If the saddle doesn’t fit, never worry. Claws are the next best thing. When it comes to claw travel, there are only two important things you need to remember:

  1. You don’t get to choose where you go. Most often, if a pterodactyl grabs you with its claws, you are not the master. This is ok in the event that you’re trying to escape a saber-tooth tiger, but not ideal for the day-to-day commute.
  2. Always ensure you’re carrying a weapon and a first aid kit when traveling this way. Claws are pointy, and you will bleed. Most likely, you’ll arrive at some sort of volcanic nest where your ride will try to feed you to its spawn. Don’t let it. Use the weapon, then finish your journey on foot.

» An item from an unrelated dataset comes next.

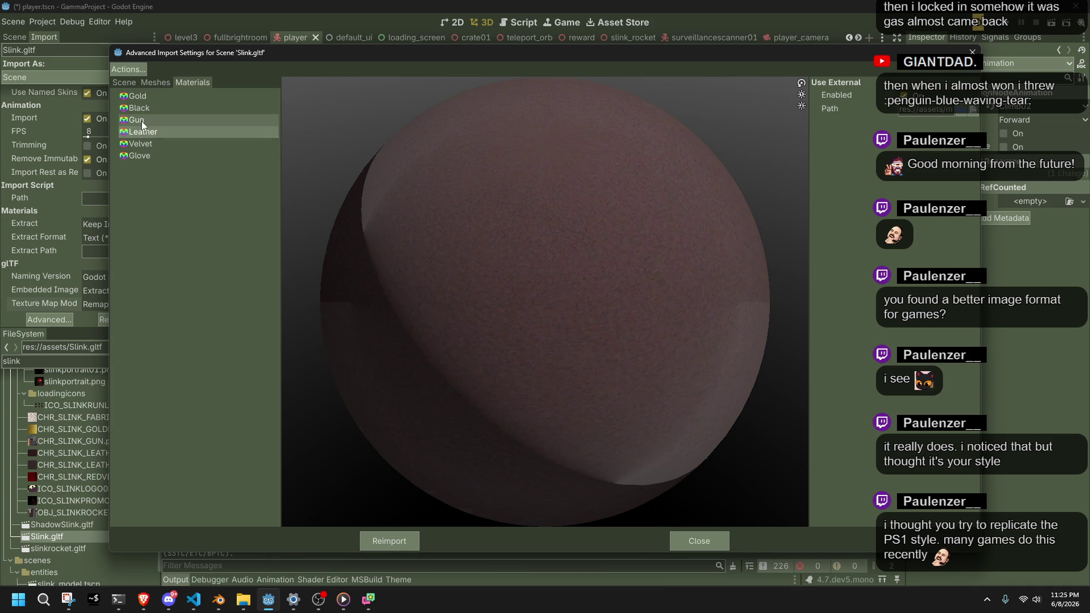
click(141, 121)
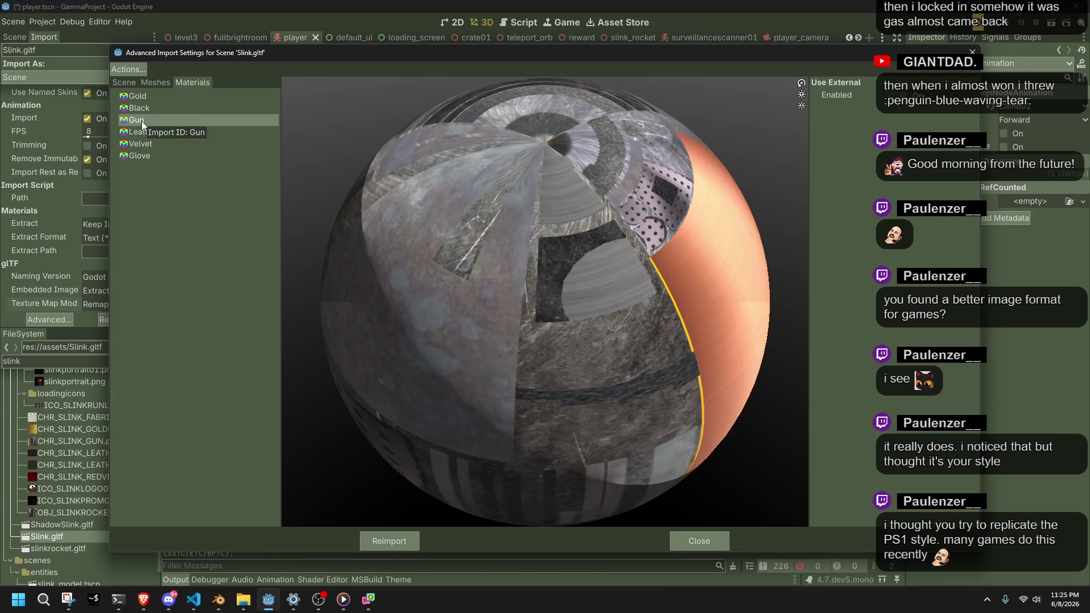
click(149, 98)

It can be helpful to think of this method as though it were a stinky taxi on the wrong side of town. It might get you out of trouble, but best to avoid it when possible.

3. Play Dead

AI generated image of a macho man playing dead

This option is for those with a slightly higher intelligence. You’ll most likely try this one after realizing the downside of traveling the other two ways. That’s ok, we all learn our own ways. The important thing is that you somehow survived, and there is hope. This method carries similar risks as riding claws, but you don’t necessarily need a first aid kit. Since the beast already thinks you are dead, it won’t grab you hard enough to puncture your skin. Remember not to try this method when chased by a herd of raptors. They are too smart to be fooled and will eat you sushi style, raw.

2. Rob a Nest

AI generated image of a man running down a jungle path while holding a dinosaur egg

It’s time to get serious. Those other options are for chumps, and you’re a champ. Go rob a nest. Sound difficult? It is. But you can do it, probably. This is the long game plan. If you rob a nest, you’ll gain the opportunity to bond with your very own pterodactyl as it grows. Better yet, you’ll then be able to use that pterodactyl to make friends and woo potential partners. Once your community is thriving and you’ve spawned at least thirty children, use your sweet ride to rob more nests. By the time you’re old and gray, you’ll have your own Pterodactyl dealership, meaning you’ll basically be the king. Is it risky? Yes. Is it worth it? Only if you want to succeed in life.

1. Preemptive Strike

It can be hard to believe, but there is one way to better ride a pterodactyl than to rob a nest. It’s called a preemptive strike maneuver. Instead of waiting for the dinosaur apocalypse to come to you, you go to the dinosaur apocalypse. No one can say how much time you have to succeed, so start as soon as possible. To find entry to Hollow Earth, you’ll need to either get some crazy drills or start getting comfortable exploring caves. Both are strong options, but the cave option tends to be the more affordable one. Once you’ve reached hollow earth, refer to the section above and rob a nest. Depending on when you do this, you may need to get comfortable. It could be decades before the great cataclysm. On the bright side, when it happens, and it will happen, you’ll be far more prepared than anyone else.